DONALBAIN. – Eh ! pourquoi parlerions-nous ici, où notre destinée fatale, cachée dans le trou de l'ogre, peut s'élancer sur nous et nous saisir ? Fuyons ! nos larmes ne sont pas encore prêtes à couler.

MALCOLM. – Ni notre chagrin sur le pied d'agir.

BANQUO. – Secourez lady Macbeth (on emporte lady Macbeth), et lorsque nous aurons couvert la nudité de notre frêle nature, qui souffre ainsi exposée, rassemblons-nous et faisons des recherches sur cette sanglante action, afin de la connaître plus à fond. Nous sommes ébranlés par les terreurs et les doutes, mais je suis dans la puissante main de Dieu, et de là je combattrai les desseins secrets d'une méchanceté perfide.

MACBETH. – Et moi aussi.

TOUS. – Et nous tous de même.

MACBETH. – Allons promptement nous vêtir tous d'une manière convenable, afin de nous rassembler ensuite dans la salle.

TOUS. – Volontiers.

(Ils sortent.)

MALCOLM. – Que voulez-vous faire ? Ne nous associons point avec eux.
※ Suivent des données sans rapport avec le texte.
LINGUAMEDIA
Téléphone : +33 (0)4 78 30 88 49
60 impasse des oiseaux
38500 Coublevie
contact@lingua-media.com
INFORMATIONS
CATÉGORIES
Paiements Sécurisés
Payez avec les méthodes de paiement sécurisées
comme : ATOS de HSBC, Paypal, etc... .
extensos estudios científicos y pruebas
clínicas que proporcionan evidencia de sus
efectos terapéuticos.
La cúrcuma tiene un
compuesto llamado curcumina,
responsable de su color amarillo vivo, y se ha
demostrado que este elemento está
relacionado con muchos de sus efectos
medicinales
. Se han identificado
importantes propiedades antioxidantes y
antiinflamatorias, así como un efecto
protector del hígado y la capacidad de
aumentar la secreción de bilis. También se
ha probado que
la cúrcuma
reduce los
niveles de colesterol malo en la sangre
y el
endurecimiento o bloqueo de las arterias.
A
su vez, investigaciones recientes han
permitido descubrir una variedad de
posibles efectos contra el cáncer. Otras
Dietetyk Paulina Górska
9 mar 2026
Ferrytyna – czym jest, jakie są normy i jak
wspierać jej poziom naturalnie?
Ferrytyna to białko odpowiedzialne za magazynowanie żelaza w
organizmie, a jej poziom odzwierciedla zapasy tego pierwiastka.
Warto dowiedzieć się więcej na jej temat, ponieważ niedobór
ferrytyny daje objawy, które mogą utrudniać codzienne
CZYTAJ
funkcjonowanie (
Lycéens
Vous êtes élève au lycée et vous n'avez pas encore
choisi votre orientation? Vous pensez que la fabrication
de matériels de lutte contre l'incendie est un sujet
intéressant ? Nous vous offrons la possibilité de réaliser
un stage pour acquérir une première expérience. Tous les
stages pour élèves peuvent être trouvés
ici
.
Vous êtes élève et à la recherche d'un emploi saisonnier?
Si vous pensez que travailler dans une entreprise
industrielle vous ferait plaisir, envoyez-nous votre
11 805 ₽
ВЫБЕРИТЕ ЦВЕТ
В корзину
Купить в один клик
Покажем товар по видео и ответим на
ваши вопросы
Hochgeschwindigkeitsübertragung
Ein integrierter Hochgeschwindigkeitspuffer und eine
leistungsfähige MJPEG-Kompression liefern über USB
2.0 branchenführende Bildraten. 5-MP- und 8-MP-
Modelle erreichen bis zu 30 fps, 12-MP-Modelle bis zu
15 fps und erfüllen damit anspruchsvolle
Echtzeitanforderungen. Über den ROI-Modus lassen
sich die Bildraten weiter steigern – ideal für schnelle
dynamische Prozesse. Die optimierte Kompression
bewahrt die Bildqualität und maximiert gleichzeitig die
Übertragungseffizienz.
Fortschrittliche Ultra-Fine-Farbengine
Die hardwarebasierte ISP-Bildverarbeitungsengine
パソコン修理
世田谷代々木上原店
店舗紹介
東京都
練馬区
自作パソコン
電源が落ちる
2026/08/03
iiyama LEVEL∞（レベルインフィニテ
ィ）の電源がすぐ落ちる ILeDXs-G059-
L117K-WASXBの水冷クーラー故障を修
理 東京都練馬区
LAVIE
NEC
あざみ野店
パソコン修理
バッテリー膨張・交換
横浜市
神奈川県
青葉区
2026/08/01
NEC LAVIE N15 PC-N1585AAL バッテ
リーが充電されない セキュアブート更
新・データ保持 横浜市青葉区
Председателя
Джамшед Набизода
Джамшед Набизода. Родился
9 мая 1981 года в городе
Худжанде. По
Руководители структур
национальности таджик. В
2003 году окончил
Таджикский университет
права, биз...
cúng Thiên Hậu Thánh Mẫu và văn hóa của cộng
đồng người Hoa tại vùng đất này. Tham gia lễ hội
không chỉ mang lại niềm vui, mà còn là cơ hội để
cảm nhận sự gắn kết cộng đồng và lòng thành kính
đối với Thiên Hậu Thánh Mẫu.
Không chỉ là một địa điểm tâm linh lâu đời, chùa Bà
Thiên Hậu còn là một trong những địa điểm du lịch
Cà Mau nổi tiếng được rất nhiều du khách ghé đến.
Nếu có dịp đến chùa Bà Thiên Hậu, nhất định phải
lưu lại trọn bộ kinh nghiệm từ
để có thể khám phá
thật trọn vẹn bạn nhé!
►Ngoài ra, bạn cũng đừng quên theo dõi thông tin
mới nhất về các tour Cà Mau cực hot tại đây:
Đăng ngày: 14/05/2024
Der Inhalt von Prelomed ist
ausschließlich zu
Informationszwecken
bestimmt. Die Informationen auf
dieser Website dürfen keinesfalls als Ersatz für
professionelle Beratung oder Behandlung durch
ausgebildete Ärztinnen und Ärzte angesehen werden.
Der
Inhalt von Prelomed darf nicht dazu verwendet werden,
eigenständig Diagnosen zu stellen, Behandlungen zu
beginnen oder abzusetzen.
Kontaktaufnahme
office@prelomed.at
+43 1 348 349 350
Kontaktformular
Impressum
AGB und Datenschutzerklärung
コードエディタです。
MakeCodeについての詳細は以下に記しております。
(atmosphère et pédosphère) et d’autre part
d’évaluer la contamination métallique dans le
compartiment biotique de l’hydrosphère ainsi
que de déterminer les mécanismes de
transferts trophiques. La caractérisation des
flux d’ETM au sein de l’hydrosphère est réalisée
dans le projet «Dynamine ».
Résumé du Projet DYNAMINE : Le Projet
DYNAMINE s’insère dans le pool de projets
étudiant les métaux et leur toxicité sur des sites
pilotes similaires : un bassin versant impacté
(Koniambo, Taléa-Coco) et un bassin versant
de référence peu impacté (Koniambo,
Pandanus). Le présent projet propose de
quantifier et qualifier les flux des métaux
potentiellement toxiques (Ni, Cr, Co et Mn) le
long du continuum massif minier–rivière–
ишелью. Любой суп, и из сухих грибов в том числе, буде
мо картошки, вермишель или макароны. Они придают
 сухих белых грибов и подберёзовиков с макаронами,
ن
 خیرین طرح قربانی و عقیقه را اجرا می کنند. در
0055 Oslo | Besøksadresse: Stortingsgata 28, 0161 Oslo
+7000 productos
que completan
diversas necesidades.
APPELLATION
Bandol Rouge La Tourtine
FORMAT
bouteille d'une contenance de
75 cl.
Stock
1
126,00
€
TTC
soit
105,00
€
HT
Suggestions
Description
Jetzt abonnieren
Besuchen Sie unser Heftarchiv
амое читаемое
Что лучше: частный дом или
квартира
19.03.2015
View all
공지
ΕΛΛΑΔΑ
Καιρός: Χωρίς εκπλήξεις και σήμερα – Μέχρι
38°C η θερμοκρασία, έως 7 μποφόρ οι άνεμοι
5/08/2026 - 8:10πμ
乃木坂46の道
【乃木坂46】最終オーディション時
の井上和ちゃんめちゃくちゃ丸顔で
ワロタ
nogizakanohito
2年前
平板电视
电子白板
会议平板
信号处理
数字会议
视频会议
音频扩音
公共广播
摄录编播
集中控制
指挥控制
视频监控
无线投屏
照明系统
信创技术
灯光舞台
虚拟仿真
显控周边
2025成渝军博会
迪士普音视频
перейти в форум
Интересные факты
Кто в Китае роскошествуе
Montrer une douleur qu'on ne sent pas est un rôle aisé pour l'homme faux. – Je me retire en Angleterre.

DONALBAIN. – Et moi en Irlande. En séparant nos fortunes nous serons plus en sûreté. Ici je vois des poignards dans les sourires, et celui qui est le plus près par le sang est le plus prêt à le verser.

MALCOLM. – Le trait meurtrier qui a été lancé n'a pas encore atteint son but ; et le parti le plus sûr pour nous est d'en éviter le coup. Ainsi donc, à cheval, et ne nous inquiétons pas de prendre congé : tirons-nous d'abord d'ici. Il est permis de commettre le vol, de se dérober soi-même, quand il ne reste plus d'espérance.